### WHAT TO WORK ON
In the biography of Germán Bleiberg, which two universities did he teach at after fleeing to the United States?

### TEXT PROVIDED
╭──

Germán Bleiberg (14 March 1915 - 31 October 1990) was a Spanish poet, playwright and translator, notable as part of the Generation of '36.

Life
Born in Madrid, where he also died, he studied at a college in Germany before gaining a license and a doctorate in Philosophy and Letters from the University of Madrid. During the Spanish Civil War he saw active service on the Republican side, winning the National Theater Prize jointly with Miguel Hernández for a now lost work in 1938. He fled to the United States of America after the Republicans' final defeat, becoming a professor at Notre Dame University and New York University. His works include the poetry collections "Sonetos amorosos" (1936), "Más allá de las ruinas" (1947), "La mutua primavera" (1948) and "Selección de poemas" (1975). He and Julián Marías, produced the noted "Diccionario de Literatura Española", republished several times.

Works

Poetry
 El cantar de la noche. Colección "La tentativa poética", published by Concha Méndez and Manuel Altolaguirre, Madrid, 1935.
 Sonetos amorosos. Ediciones Héroe, Madrid, 1936.
 Más allá de las ruinas. Revista de Occidente, Madrid, 1947.

╰──

[Dataset entries]
╭──

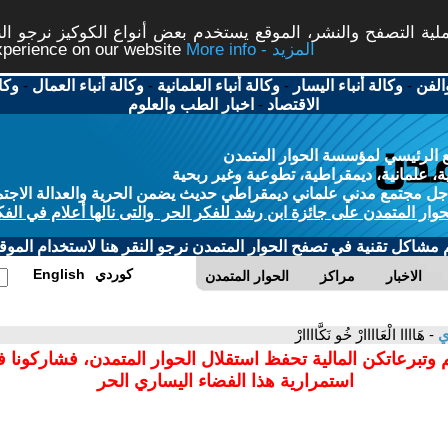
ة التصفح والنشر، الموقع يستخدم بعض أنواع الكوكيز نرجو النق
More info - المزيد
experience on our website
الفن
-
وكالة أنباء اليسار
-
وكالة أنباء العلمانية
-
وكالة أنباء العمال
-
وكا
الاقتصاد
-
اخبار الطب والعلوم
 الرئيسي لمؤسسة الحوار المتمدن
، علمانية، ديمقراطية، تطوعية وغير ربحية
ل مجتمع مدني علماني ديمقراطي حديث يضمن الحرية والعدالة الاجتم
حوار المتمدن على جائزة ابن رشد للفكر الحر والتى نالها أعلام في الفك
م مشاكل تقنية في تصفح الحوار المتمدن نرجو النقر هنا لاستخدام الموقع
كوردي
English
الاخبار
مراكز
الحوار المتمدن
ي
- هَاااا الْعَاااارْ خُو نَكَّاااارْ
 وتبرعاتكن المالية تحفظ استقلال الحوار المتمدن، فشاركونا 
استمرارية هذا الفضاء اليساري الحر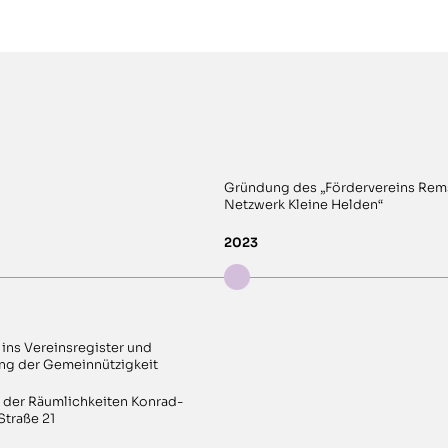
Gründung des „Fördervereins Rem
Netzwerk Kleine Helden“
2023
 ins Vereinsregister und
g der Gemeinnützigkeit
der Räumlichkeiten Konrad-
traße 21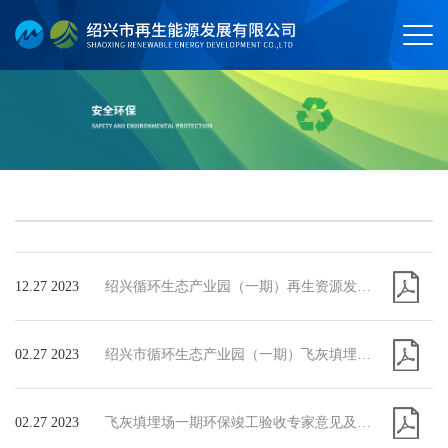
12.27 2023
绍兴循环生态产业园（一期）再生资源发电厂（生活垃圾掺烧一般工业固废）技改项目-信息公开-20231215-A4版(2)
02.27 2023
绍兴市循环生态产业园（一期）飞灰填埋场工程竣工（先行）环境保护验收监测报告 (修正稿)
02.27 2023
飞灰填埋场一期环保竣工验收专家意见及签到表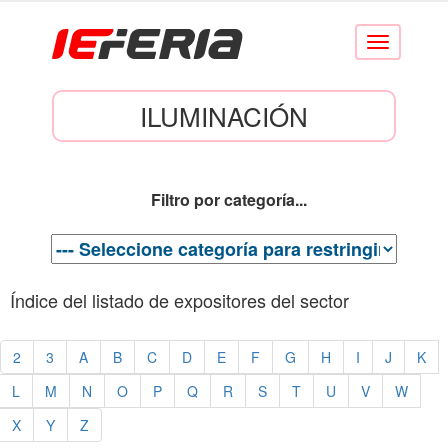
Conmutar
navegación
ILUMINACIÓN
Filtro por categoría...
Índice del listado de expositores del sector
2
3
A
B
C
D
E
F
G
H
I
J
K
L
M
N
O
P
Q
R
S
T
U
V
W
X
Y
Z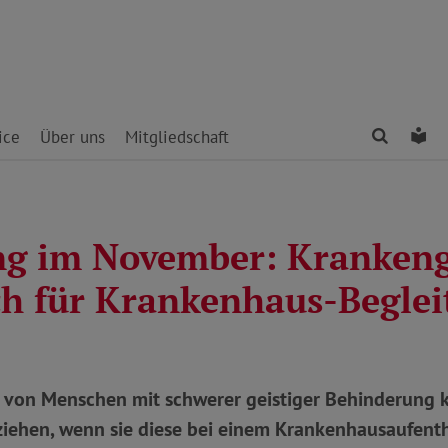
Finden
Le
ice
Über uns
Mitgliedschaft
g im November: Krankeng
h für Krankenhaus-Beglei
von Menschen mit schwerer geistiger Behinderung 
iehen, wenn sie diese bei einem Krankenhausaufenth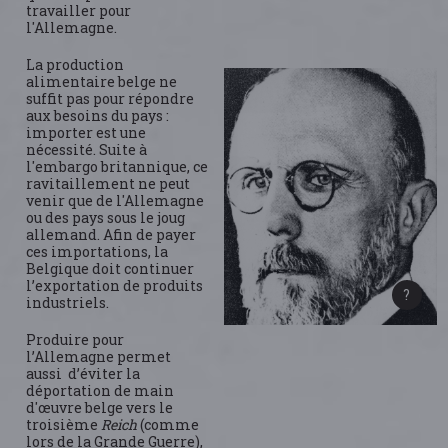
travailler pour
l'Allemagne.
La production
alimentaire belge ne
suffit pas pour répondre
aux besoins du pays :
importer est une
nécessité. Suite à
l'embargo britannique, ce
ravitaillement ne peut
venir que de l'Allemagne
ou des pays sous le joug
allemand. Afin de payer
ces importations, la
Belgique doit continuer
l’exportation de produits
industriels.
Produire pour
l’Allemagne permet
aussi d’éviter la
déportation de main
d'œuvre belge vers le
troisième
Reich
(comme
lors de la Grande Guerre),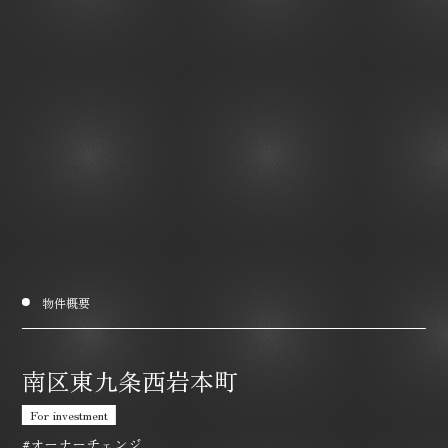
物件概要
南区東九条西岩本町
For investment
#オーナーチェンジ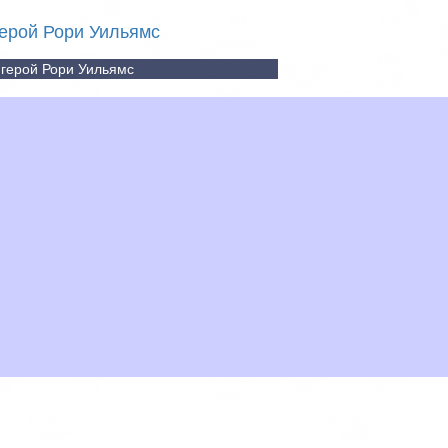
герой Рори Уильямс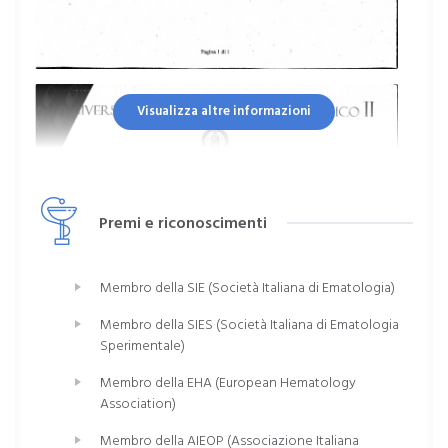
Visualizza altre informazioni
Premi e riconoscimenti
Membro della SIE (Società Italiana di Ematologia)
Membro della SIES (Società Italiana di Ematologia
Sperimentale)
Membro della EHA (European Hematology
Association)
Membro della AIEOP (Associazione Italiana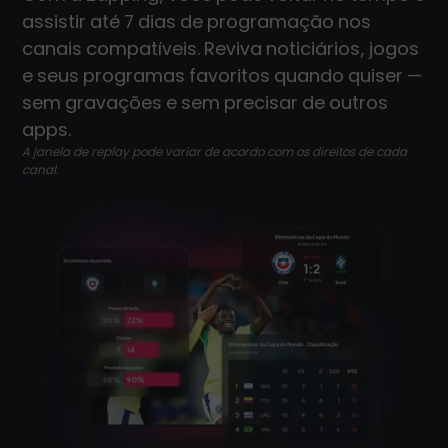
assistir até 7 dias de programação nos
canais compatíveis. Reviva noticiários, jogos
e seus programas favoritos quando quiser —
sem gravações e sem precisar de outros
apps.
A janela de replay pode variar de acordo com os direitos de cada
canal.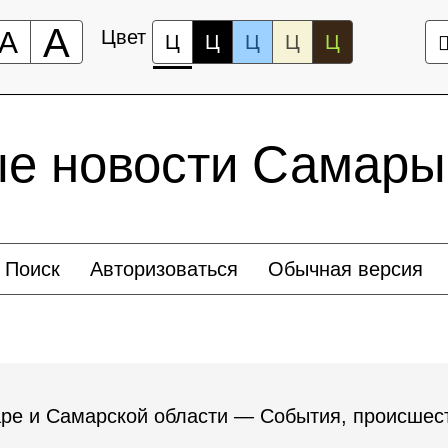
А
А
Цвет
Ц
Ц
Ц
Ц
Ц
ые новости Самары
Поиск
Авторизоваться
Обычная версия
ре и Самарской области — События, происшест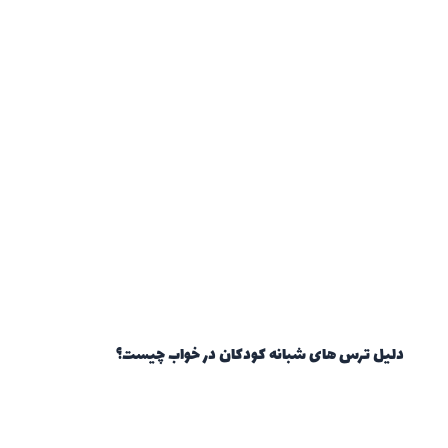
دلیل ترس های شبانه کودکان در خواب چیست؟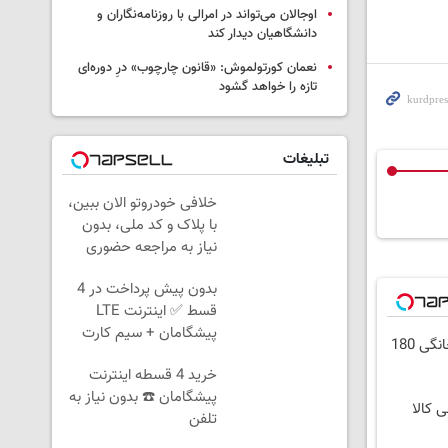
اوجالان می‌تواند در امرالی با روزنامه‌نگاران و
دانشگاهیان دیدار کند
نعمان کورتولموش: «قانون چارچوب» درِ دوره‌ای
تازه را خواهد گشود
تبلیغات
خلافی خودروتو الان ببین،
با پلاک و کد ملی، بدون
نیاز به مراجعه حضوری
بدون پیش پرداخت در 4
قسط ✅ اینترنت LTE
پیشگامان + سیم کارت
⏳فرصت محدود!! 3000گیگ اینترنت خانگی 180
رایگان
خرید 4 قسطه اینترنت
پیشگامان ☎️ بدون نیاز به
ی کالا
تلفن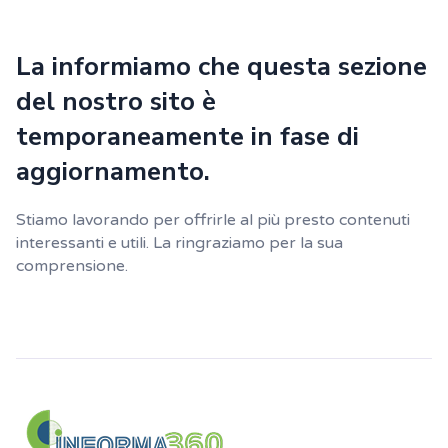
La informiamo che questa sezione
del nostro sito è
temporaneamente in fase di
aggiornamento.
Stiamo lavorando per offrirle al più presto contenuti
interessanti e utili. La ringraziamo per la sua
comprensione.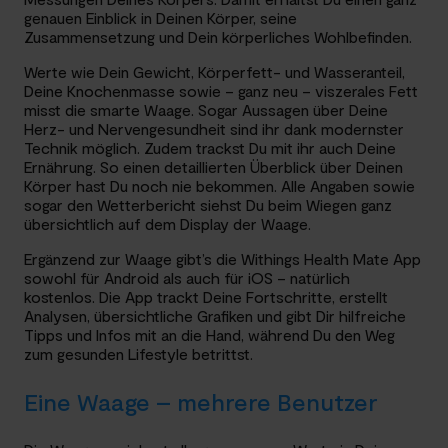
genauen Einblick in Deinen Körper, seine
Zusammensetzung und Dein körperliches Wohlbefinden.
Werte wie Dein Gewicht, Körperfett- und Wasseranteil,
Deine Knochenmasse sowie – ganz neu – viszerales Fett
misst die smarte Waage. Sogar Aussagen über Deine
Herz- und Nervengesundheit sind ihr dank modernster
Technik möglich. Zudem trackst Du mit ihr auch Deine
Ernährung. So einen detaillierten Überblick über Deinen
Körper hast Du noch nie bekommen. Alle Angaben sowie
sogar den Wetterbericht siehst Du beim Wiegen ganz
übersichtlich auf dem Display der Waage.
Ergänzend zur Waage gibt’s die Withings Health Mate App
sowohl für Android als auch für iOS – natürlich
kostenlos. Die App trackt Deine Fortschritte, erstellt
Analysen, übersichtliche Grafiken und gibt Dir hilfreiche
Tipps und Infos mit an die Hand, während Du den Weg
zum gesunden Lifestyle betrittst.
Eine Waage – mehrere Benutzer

╰──

### ANSWER SPACE
Notre Dame University and New York University.